╭─ Text provided

Which of the following statements is/are NOT TRUE about hypertension therapy according to NEW JNC8 guidelines? [Select ALL THAT APPLY].
 
a. African Americans respond to ACE Inhibitors/Angiotensin Receptor blocker quite well.
b. Beta or alpha blockers are recommended initial therapy for nonblack patients.
c. Thiazides produce better cardiovascular outcomes than ACE inhibitors in African Americans.
d. Most African Americans will need at least three antihypertensives to control blood pressure.
e. In nonblack patients with diabetes, ACE Inhibitors/Angiotensin Receptor blockers are considered to be initial therapy.
 
Answer: a,b,d. NEW JNC8 guidelines for treating hypertension patients:
 
1. Thiazides no longer given preference as initial therapy.
 
2. Because patients with diabetes are at increased risk of nephropathy, coronary artery disease, and heart failure, conditions known to benefit from ACE Inhibitors and Angiotensin II Receptor Blockers, it makes sense to choose one of them first-line for hypertension in patients with diabetes.
 
3. For HTN, beta- and alpha-blockers have worse cardio vascular outcomes data than the recommended agents.
 
4. African Americans have high stroke risk. Calcium channel blockers provide better stroke prevention and blood pressure reduction in African Americans vs ACE Inhbitors.1
 
5.Thiazides produce better cardio vascular outcomes (including reduced stroke risk) than ACE inhibitors in African Americans.
 
6. African Americans tend to be “salt-sensitive.” This may explain their relatively poor response to ACE inhibitors. Encourage sodium restriction.
 
7. Most African Americans will need at least two antihypertensives to control blood pressure. African Americans and nonblacks have similar responses to combination therapy (i.e., thiazide plus ACE Inhibitor; Calcium channel blocker plus ACE Inhibitor).
 
8. Do not use an ACE Inhibitor plus an Angiotensin II Receptor Blocker; no added benefit, more side effects (e.g., hyperkalemia).
 
9. Thiazides and Calcium channel blockers reduce systolic BP more than diastolic BP.

╰─
╭─ Given entries

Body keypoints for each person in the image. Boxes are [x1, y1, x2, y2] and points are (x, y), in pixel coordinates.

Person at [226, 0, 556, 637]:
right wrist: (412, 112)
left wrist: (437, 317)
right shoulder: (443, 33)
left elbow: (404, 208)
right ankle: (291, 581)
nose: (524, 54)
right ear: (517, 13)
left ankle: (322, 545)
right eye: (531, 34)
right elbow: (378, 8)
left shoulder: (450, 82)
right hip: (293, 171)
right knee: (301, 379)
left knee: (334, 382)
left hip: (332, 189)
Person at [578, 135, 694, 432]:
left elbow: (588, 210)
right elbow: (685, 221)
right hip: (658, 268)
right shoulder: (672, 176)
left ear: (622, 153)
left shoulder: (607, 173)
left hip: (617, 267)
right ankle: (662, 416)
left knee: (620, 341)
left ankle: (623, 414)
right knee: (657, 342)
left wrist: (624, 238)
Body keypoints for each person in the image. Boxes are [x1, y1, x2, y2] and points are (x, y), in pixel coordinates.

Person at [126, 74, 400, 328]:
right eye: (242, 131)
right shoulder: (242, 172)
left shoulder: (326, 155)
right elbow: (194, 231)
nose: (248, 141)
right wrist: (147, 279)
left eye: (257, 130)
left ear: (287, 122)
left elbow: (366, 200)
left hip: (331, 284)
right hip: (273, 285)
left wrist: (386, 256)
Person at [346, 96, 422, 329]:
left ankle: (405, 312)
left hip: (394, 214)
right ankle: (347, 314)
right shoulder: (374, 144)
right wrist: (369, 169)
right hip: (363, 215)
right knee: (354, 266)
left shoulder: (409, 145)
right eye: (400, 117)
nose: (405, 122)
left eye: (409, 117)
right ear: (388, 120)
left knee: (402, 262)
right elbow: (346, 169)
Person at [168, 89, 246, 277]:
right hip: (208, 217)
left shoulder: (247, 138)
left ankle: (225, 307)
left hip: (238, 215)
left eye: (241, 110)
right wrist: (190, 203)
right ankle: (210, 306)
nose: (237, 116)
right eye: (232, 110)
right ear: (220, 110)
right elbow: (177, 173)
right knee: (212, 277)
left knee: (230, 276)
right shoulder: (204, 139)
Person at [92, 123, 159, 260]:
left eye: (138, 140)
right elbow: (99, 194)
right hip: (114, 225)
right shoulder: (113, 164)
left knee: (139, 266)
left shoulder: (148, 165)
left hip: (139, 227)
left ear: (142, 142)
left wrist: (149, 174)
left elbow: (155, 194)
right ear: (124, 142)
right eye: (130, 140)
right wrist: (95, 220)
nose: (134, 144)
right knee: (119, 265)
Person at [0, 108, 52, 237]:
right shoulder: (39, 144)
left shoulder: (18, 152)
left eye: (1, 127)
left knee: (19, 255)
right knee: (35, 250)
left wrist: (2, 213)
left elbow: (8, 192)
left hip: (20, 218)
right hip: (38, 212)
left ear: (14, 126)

╰─

◆ **Assignment 1**:
Answer these questions using the hypertension text:
(a) Which answer choices does the text give as the answer?
(b) What side effect does the text name as an example of combining an ACE Inhibitor with an Angiotensin II Receptor Blocker?
(c) Which two drug classes reduce systolic BP more than diastolic BP?
◆ **Assignment 2**:
Reproduce the passage of the hypertension text between "a. African Americans" and "for nonblack patients.", inclusive.
◆ **Assignment 3**:
List the conditions that the hypertension text says patients with diabetes are at increased risk of.

◆ **Task response 1**:
(a) a, b, d
(b) Hyperkalemia
(c) Thiazides and Calcium channel blockers

◆ **Task response 2**:
a. African Americans respond to ACE Inhibitors/Angiotensin Receptor blocker quite well.
b. Beta or alpha blockers are recommended initial therapy for nonblack patients.

◆ **Task response 3**:
- Nephropathy
- Coronary artery disease
- Heart failure